• **INSTRUCTIONS FOR THE TASK**
For the entries presented below, indicate the number of lines that include the word "discussed", adding nothing else.

• **EXCERPTED DATA**

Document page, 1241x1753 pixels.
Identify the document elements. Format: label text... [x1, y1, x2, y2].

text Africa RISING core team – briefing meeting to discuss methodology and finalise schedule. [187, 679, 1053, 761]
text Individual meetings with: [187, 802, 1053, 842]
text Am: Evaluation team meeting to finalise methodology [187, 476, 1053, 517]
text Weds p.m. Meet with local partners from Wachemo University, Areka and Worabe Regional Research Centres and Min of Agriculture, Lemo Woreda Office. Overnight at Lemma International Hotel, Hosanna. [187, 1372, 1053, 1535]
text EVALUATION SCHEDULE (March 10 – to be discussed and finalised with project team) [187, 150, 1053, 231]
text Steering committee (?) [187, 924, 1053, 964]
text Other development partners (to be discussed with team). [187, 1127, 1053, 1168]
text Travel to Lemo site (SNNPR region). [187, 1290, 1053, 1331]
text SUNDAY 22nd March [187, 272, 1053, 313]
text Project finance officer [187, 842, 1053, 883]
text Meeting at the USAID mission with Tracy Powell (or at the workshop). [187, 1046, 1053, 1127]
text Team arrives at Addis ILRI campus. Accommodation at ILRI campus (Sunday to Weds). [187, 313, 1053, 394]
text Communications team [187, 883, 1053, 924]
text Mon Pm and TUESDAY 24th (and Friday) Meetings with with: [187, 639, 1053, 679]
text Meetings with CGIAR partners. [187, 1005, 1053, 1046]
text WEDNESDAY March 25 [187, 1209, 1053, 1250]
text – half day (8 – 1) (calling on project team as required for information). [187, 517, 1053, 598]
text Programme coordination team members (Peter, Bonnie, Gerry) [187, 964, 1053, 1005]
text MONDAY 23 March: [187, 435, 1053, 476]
* * *
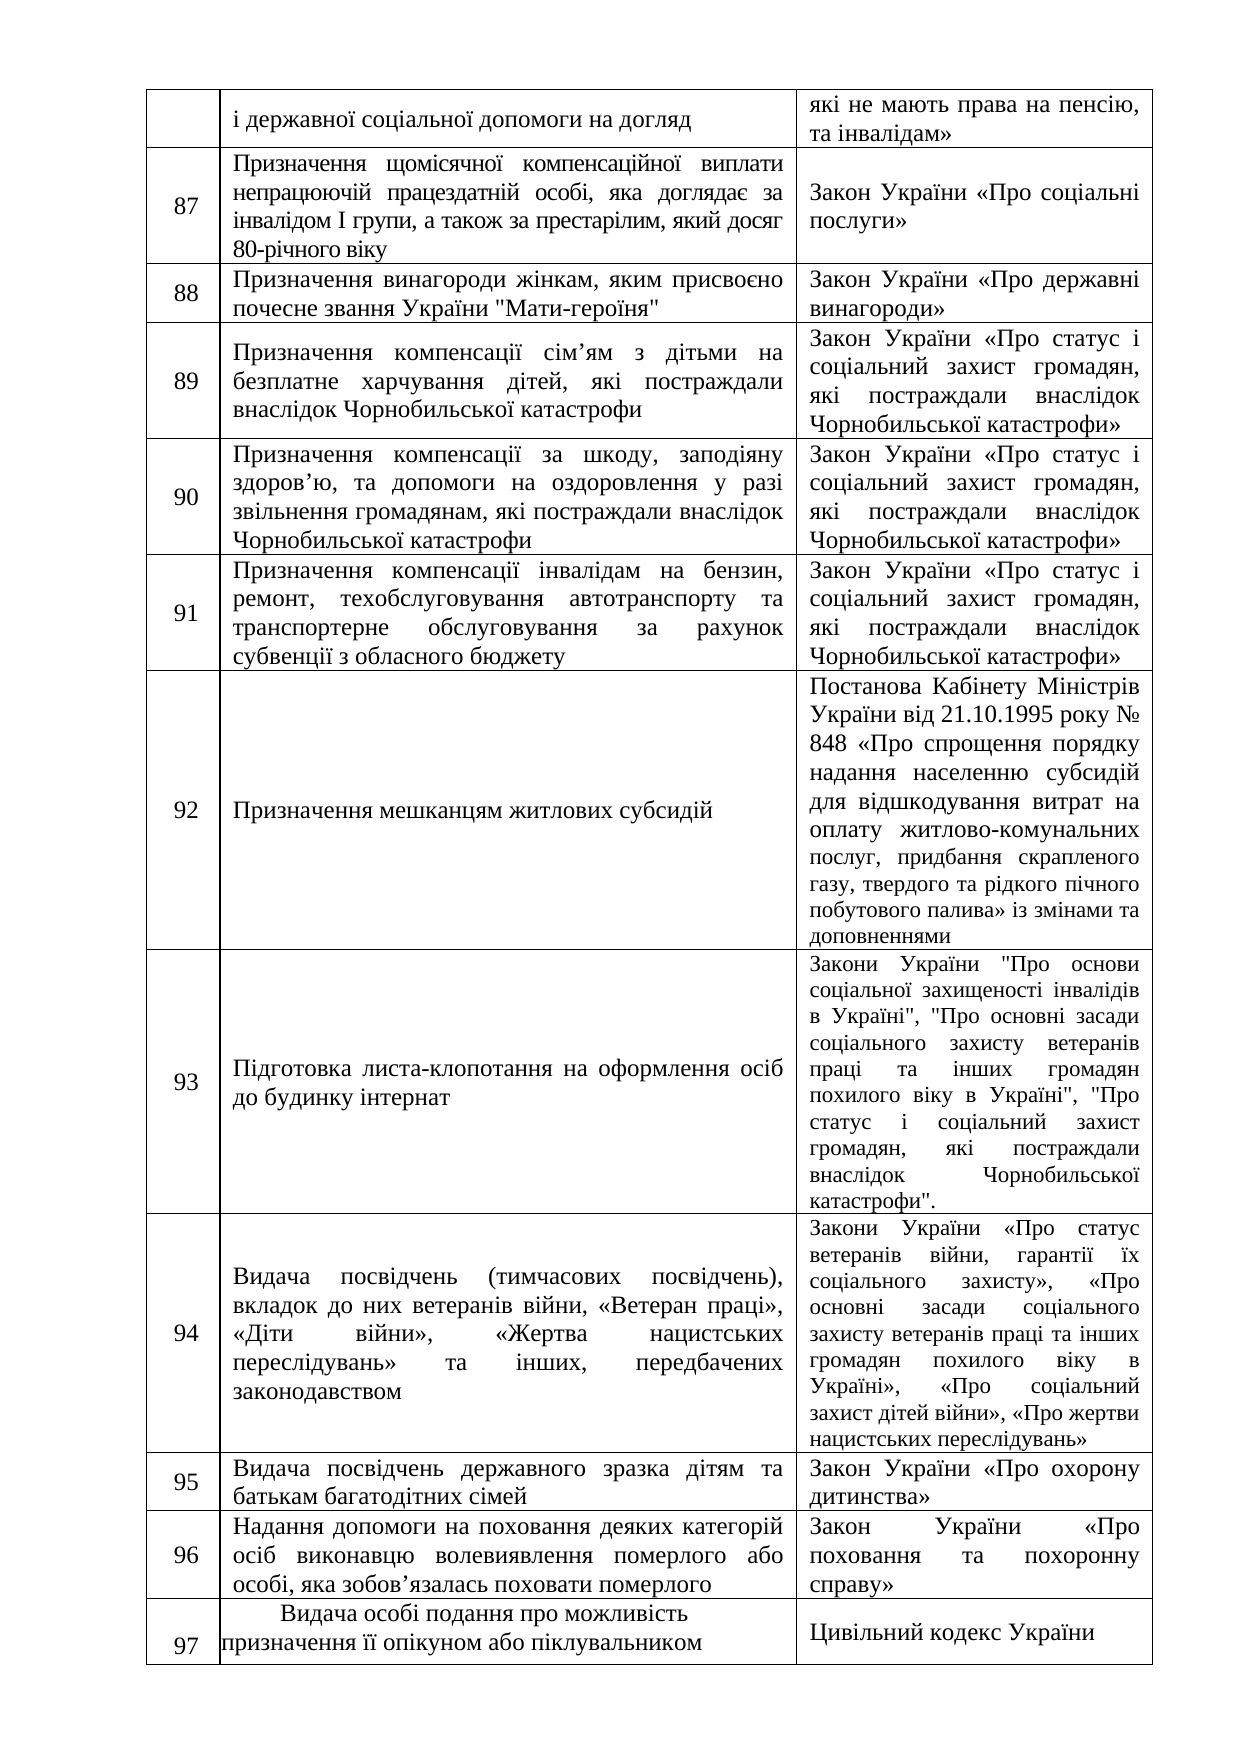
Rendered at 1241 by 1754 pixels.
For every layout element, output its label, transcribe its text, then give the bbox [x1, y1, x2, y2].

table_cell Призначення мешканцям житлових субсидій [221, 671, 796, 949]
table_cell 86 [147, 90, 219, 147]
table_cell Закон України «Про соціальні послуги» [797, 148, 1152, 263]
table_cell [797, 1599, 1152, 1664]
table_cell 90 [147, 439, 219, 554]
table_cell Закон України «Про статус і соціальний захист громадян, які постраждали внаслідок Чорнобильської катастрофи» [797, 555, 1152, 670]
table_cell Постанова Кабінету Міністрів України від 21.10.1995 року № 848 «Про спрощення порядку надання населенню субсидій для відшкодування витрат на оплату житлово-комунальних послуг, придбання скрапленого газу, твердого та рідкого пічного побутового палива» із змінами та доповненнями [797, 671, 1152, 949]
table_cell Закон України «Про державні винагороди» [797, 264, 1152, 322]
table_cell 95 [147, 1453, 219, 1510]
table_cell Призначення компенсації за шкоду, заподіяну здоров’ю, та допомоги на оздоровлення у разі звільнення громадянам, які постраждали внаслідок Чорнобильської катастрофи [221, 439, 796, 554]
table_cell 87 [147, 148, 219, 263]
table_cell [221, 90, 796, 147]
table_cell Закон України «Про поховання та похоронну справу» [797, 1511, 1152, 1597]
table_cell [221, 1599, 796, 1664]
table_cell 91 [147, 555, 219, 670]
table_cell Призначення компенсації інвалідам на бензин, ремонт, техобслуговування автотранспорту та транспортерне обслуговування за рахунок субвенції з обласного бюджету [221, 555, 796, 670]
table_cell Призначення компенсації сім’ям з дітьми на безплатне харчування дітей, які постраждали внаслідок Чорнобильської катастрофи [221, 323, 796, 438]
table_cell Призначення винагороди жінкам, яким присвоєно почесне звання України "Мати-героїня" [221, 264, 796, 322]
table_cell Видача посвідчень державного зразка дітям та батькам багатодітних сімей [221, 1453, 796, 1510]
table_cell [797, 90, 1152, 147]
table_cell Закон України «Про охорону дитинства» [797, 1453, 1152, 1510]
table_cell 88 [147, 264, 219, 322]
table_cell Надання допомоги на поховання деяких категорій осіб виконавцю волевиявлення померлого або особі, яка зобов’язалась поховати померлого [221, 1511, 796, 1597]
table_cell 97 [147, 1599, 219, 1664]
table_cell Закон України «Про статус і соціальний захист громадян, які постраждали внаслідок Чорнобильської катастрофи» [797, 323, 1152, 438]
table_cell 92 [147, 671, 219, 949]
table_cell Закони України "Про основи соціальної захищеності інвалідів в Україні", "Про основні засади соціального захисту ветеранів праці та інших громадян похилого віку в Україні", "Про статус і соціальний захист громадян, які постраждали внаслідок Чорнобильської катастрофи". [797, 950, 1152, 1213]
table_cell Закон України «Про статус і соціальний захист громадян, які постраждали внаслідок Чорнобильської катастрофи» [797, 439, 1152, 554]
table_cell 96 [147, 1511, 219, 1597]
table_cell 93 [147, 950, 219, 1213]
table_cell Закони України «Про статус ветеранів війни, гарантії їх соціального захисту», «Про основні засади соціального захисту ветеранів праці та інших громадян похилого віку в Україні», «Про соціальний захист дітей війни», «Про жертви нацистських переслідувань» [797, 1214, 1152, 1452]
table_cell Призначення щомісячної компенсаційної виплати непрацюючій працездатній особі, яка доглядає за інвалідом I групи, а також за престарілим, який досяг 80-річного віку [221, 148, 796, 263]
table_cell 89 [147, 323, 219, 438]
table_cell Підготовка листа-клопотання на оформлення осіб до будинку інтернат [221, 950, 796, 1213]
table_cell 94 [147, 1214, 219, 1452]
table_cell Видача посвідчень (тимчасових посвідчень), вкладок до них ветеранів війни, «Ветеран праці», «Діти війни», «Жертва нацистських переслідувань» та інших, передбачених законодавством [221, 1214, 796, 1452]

• **SOLVED PROBLEM**
2